Friday, February 12, 2021
An Open Letter About/To Senator Marco Rubio on the Eve of the Senate Trial Verdict
In 2016, I was a proud supporter of Senator Marco Rubio’s campaign for the Republican nomination for President. I put a Rubio sign in my front yard. I blogged about my support for Rubio. I encouraged people I knew to turn out for Rubio at the Minnesota caucuses. I attended the Minnesota caucuses, where my precinct voted overwhelmingly for Rubio. Although Donald Trump carried primaries nearly everywhere else that day, the good people of Minnesota stood for principle and character, giving the strong win to Marco Rubio.
In 1980, I was a delegate to the Republican National Convention, as part of the Montana delegation that put Ronald Reagan over the top for the nomination. In 2016, I thought I saw in Marco Rubio another powerful leader of principle and character. Rubio integrated conservative values with equal opportunity. Rubio spoke openly of his Christian faith and how it provided moral guidance to his political role. He saw faith and people of faith as playing a key role in promoting the common good for people of all faiths and beliefs. I saw him as offering us the best of a person of deep faith and positive spirit in seeking political office.

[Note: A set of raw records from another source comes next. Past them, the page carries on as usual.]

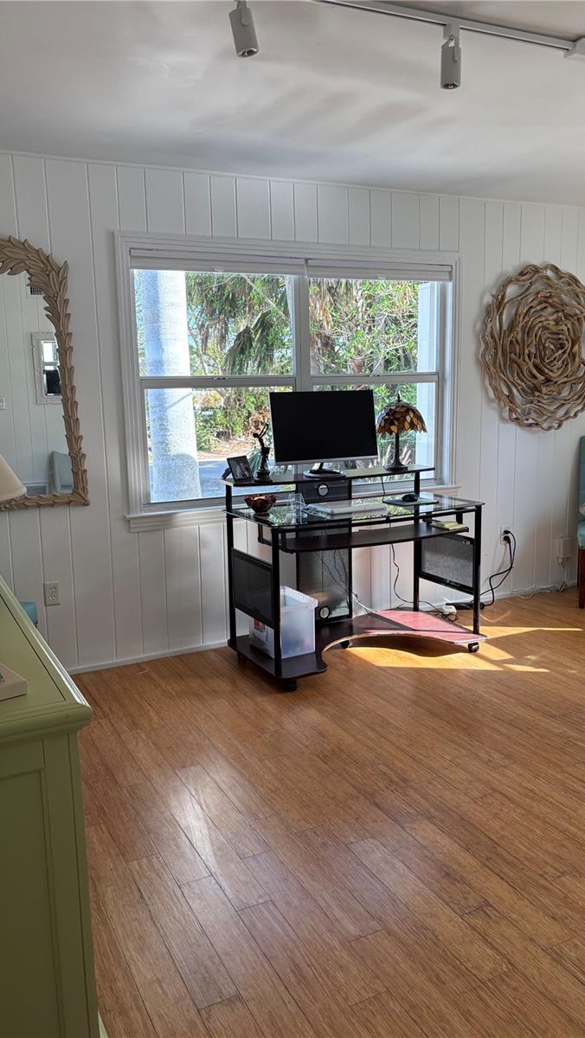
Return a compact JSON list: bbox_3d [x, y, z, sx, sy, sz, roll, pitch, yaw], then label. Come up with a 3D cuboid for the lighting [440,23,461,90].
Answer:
[{"bbox_3d":[0.451,-1.328,2.230,0.058,0.170,0.060,-1,10,0],"label":"lighting"}]

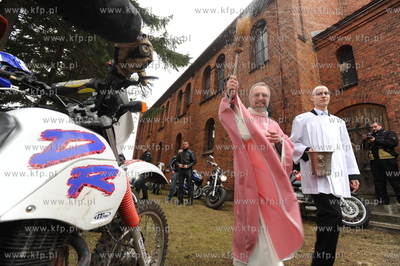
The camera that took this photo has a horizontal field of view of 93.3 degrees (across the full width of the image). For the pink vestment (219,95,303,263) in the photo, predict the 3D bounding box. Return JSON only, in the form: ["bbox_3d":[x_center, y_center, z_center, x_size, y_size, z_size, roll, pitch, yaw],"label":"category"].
[{"bbox_3d":[0.496,0.320,1.600,0.680,1.350,0.520,0,-15,11],"label":"pink vestment"}]

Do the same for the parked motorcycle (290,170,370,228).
[{"bbox_3d":[2.318,1.381,4.221,2.250,1.120,0.850,-5,-16,27],"label":"parked motorcycle"}]

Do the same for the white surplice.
[{"bbox_3d":[1.268,0.192,1.930,0.670,0.910,0.420,2,-15,5],"label":"white surplice"}]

After the tragedy of Trump’s nomination and then the start of the long four-year downward spiral of the Trump presidency, Rubio’s moral standing appeared to falter, not by words or action but too often by silence. From time to time, Rubio would return to his first values and separate himself from this or that of the worst of Trump’s outrages. Indeed, I often defended Rubio to others who were dismayed by the Trump perversion of the conservative movement.
No more.
Barely a month ago, we watched a defeated president call for his extremist followers — the White Nationalists and conspiracy theory crazies that Trump had welcomed for four years — to join him at what he promised would be a “wild” rally on January 6 to overturn the election results. Once again drawing on his repertoire of violent imagery, Trump enraged the crowd and then sent his crazed mob down Pennsylvania Avenue to the Capitol. Repeating word-for-word what Trump had told them, the mob chanted Trump’s slogans and lies as they attacked the citadel of democracy. We watched the Trump mob beat police officers with Trump flags.
When Trump’s long-delayed response came hours later, he said of these domestic terrorists who were acting in his name, “We love you. You’re very special.”

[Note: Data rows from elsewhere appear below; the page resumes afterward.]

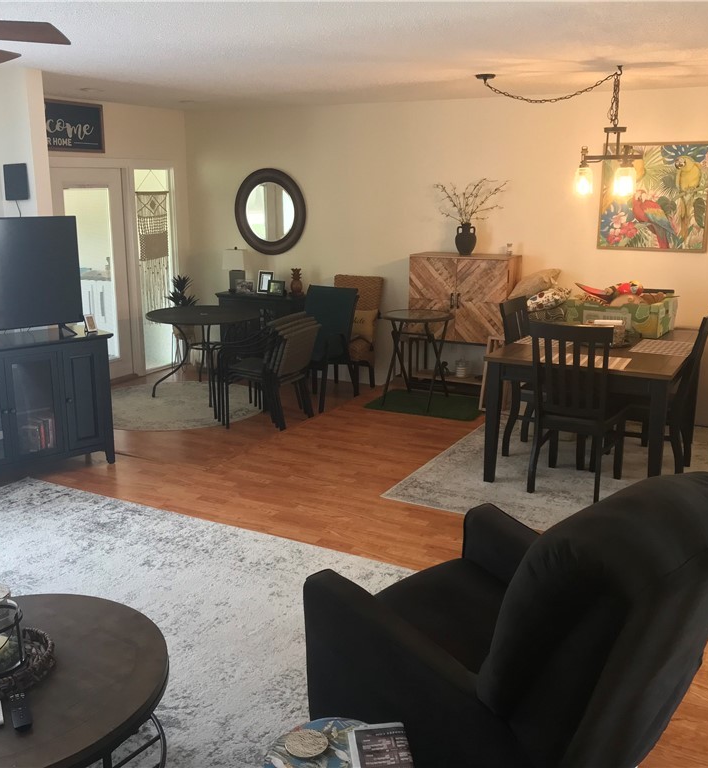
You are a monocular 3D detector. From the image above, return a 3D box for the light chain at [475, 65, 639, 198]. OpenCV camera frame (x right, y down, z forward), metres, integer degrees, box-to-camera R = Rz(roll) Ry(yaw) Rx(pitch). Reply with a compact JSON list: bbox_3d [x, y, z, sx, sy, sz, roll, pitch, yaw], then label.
[{"bbox_3d":[1.271,-1.581,5.245,1.120,0.770,0.380,8,16,28],"label":"light chain"}]

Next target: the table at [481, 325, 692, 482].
[{"bbox_3d":[1.567,0.119,5.328,1.030,0.770,1.510,7,16,27],"label":"table"}]

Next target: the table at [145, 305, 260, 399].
[{"bbox_3d":[-1.330,-0.266,7.404,1.000,0.730,1.000,0,14,0],"label":"table"}]

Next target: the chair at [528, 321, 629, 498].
[{"bbox_3d":[1.303,0.117,4.813,0.460,1.020,0.590,8,16,27],"label":"chair"}]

Documenting history is a moral obligation if we are ever to learn from mistakes and aspire to something better. Over the past few days, the impeachment managers have done exactly that. As graphic and disturbing as was the video and documentary evidence, we as citizens were rightly called to bear witness along with the Senate to Trump’s inflammatory words and to the Trump mob attack on the Capitol.
Then we learn what Marco Rubio thinks about this. He branded the whole thing as “stupid.” To be sure, he said that Trump bore responsibility for what happened. But he nonetheless said that he wanted to end it as soon as possible and, indeed, even before any evidence was presented. And Rubio promised to join most of his fellow Republicans in the Senate in giving Trump a pass for the most dangerous attack on American democracy in more than a century. In fairness, however, Rubio said this before we saw the full story in living color.

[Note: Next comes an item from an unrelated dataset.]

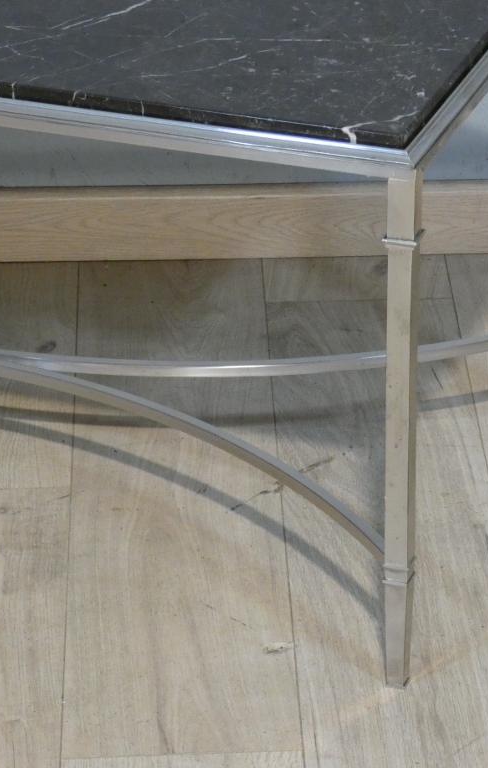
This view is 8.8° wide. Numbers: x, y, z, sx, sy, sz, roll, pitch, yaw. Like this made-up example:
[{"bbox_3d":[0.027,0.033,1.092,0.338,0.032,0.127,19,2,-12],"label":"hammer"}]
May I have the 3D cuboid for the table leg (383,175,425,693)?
[{"bbox_3d":[0.122,0.043,2.456,0.025,0.447,0.025,9,29,18],"label":"table leg"}]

I pray that Marco Rubio will think carefully about what he now has seen. I hope that he did not turn his eyes away, but watched carefully and thoughtfully. I urge him to draw on the conscience that he spoke of during his 2016 presidential run. Please consider, Senator Rubio, that you may be on the wrong side in dismissing the infamous events of 1/6 as something to rush past “at the first chance” to “end” this. Do not allow others behind the scenes to sweep away the broken glass, while you fail to demand that justice be rendered against the president who shattered the windows of American democracy.
Now is the time. Later recognition that this opportunity was lost is simply too late. It’ll be too late for history, which will not look kindly on those who hastened to move past this outrageous episode. It’ll be too late for our country which needs a new beginning. It’ll be too late for the Republican Party which has tolerated a faction that accepts political violence and desperately needs to move on to a different and more uplifting path.
Please surprise me, Senator Rubio. Please let us see the same man of principle, character, and conscience that inspired me in 2016. Prayerfully and regretfully, but firmly, vote to convict Trump. Let the truth set you free.